Thursday, August 08, 2024

Strawberry Fields forever? Is GPT5 really to change the world?

Let me take you down
'Cause I'm going to strawberry fields
Nothing is real
And nothing to get hung about
Strawberry fields forever...

The Beatles had it sussed! Replace Strawberry Fields with AI, where the virtual intelligence is real then the distinction between what mind and machine can do dissolves. Embrace this leap, don’t get hung up on cynicism. This will be forever, a species changing event.

I’m taking a punt but we keep an eye on model leaks and something’s brewing. ‘Strawberry’ is name of OpenAI’s reasoning project and reasoning in some leaked models is getting very good. Playing around in Chatbot Arena, there seems to be signs that models, like ‘sus-column-r’ are reasoning quite well. You never really know but even Sam Altman has been leaking strawberry symbols. This is a simple example, but you get the point..











With agents and reasoning it’s not just a game changer, it’s a new game. It moves tools into real human analysis and decision making, in ways we haven’t seen so far.

Her

The strawberry reference is actually from the movie ‘Her’, the best movie ever made on AI. Directed by Spike Jonze, it refers to strawberries during a scene where Theodore, is talking to Samantha (Her). Their conversation is about a book that Theodore is writing, where he mentions that he writes about a character who remembers "perfectly ripe strawberries" from his childhood. Strawberries serve as a symbol of nostalgia and the longing for a simple, perfect moment from the past. It highlights the theme of human experiences and memories, which are central to the film's exploration of relationships and the nature of human connection, even with artificial intelligence.
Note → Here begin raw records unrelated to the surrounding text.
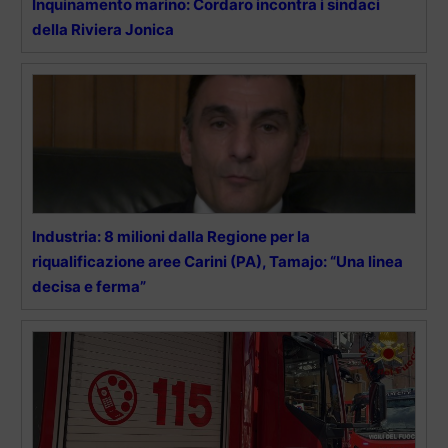
Inquinamento marino: Cordaro incontra i sindaci
della Riviera Jonica
Industria: 8 milioni dalla Regione per la
riqualificazione aree Carini (PA), Tamajo: “Una linea
decisa e ferma”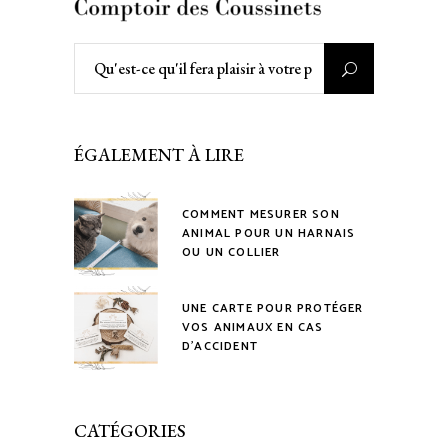
Rechercher
:
ÉGALEMENT À LIRE
COMMENT MESURER SON
ANIMAL POUR UN HARNAIS
OU UN COLLIER
UNE CARTE POUR PROTÉGER
VOS ANIMAUX EN CAS
D’ACCIDENT
CATÉGORIES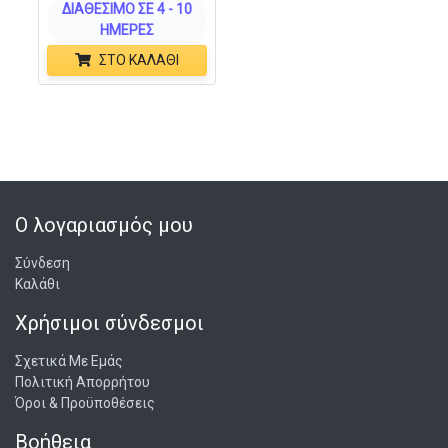
ΔΙΑΘΈΣΙΜΟ ΣΕ 4 - 10
ΗΜΈΡΕΣ
ΣΤΟ ΚΑΛΆΘΙ
Ο λογαριασμός μου
Σύνδεση
Καλάθι
Χρήσιμοι σύνδεσμοι
Σχετικά Με Εμάς
Πολιτική Απορρήτου
Όροι & Προϋποθέσεις
Βοήθεια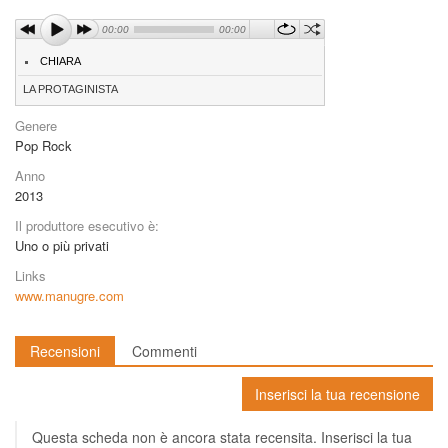
00:00
00:00
CHIARA
LA PROTAGINISTA
Genere
Pop Rock
Anno
2013
Il produttore esecutivo è:
Uno o più privati
Links
www.manugre.com
Recensioni
Commenti
Inserisci la tua recensione
Questa scheda non è ancora stata recensita. Inserisci la tua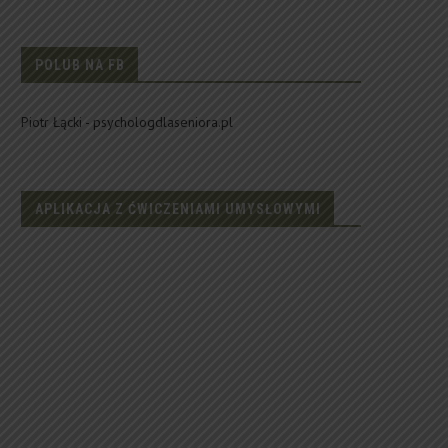
POLUB NA FB
Piotr Łącki - psychologdlaseniora.pl
APLIKACJA Z ĆWICZENIAMI UMYSŁOWYMI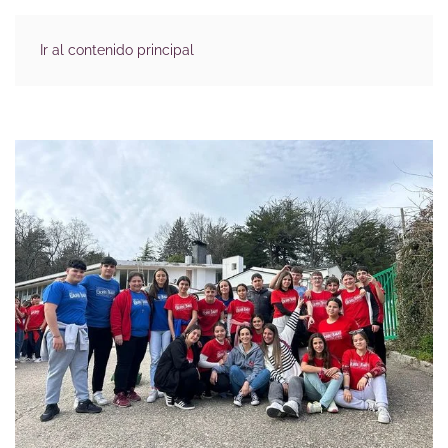
Ir al contenido principal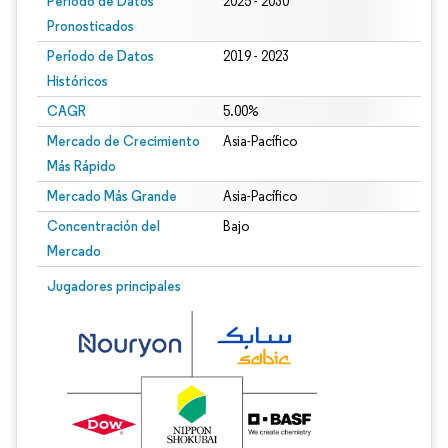
Período de Datos
2025 - 2030
Pronosticados
Período de Datos
2019 - 2023
Históricos
CAGR
5.00%
Mercado de Crecimiento
Asia-Pacífico
Más Rápido
Mercado Más Grande
Asia-Pacífico
Concentración del
Bajo
Mercado
Jugadores principales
The strawberries symbolise the poignant, sensory details that make memories so vivid and meaningful. 

It's the movie equivalent of the famous moment in Marcel Proust's Remembrance of Things Past. where a madeleine biscuit, dipped in tea, triggers a flood of memories for the narrator. 

"And at once the vicissitudes of life had become indifferent to me, its disasters innocuous, its brevity illusory—this new sensation having had on me the effect which love has of filling me with a precious essence; or rather this essence was not in me it was myself. I had ceased now to feel mediocre, accidental, mortal. Whence could it have come to me, this all-powerful joy? I sensed that it was connected with the taste of tea and cake, but that it infinitely transcended those savours, could not, indeed, be of the same nature. Whence did it come? What did it signify? How could I seize and apprehend it?"


How can Large Language Models (LLMs) like GPT-4 be improved on inference and reasoning?

You can have different and more focused data. Here scale may help as larger datasets with targeted synthetic data, from specific domains and contexts, may well help with more nuanced and reasoned output. If that data is selected or annotated for specific reasoning tasks, such as logical reasoning, mathematical problem-solving, or common sense reasoning, it should help the model learn specific reasoning skills. But that is not enough. Reasoning needs memory over longer contexts to use relevant information from other parts of a conversation or text. Attention also needs to focus on the input or identified intentions and goal.

But the big need is in fine-tuning the model on tasks that specifically require inference and reasoning. This is complex, beyond just questions and answers into problem-solving and decision-making. It also seems likely that actual databases of agreed knowledge would be useful. There’s also the gnarly problem of integrating different modalities

In other words, there’s an ensemble of techniques that need orchestrated to do what we do, only better. Humans are actually quite poor at reasoning, as we have inbuilt biases, limited short term memories and fallible long-term memories. We don’t even have a simply calculator model. The brain can barely cope with times-tables and that takes years of training.

Conclusion

If this happens, and I think it is only a matter of time, we will have moved into another era of AI. Current LLMs are like us, too like us. The next generation of AI will be better than us. This has huge implications for productivity, employment and the future trajectory of our species.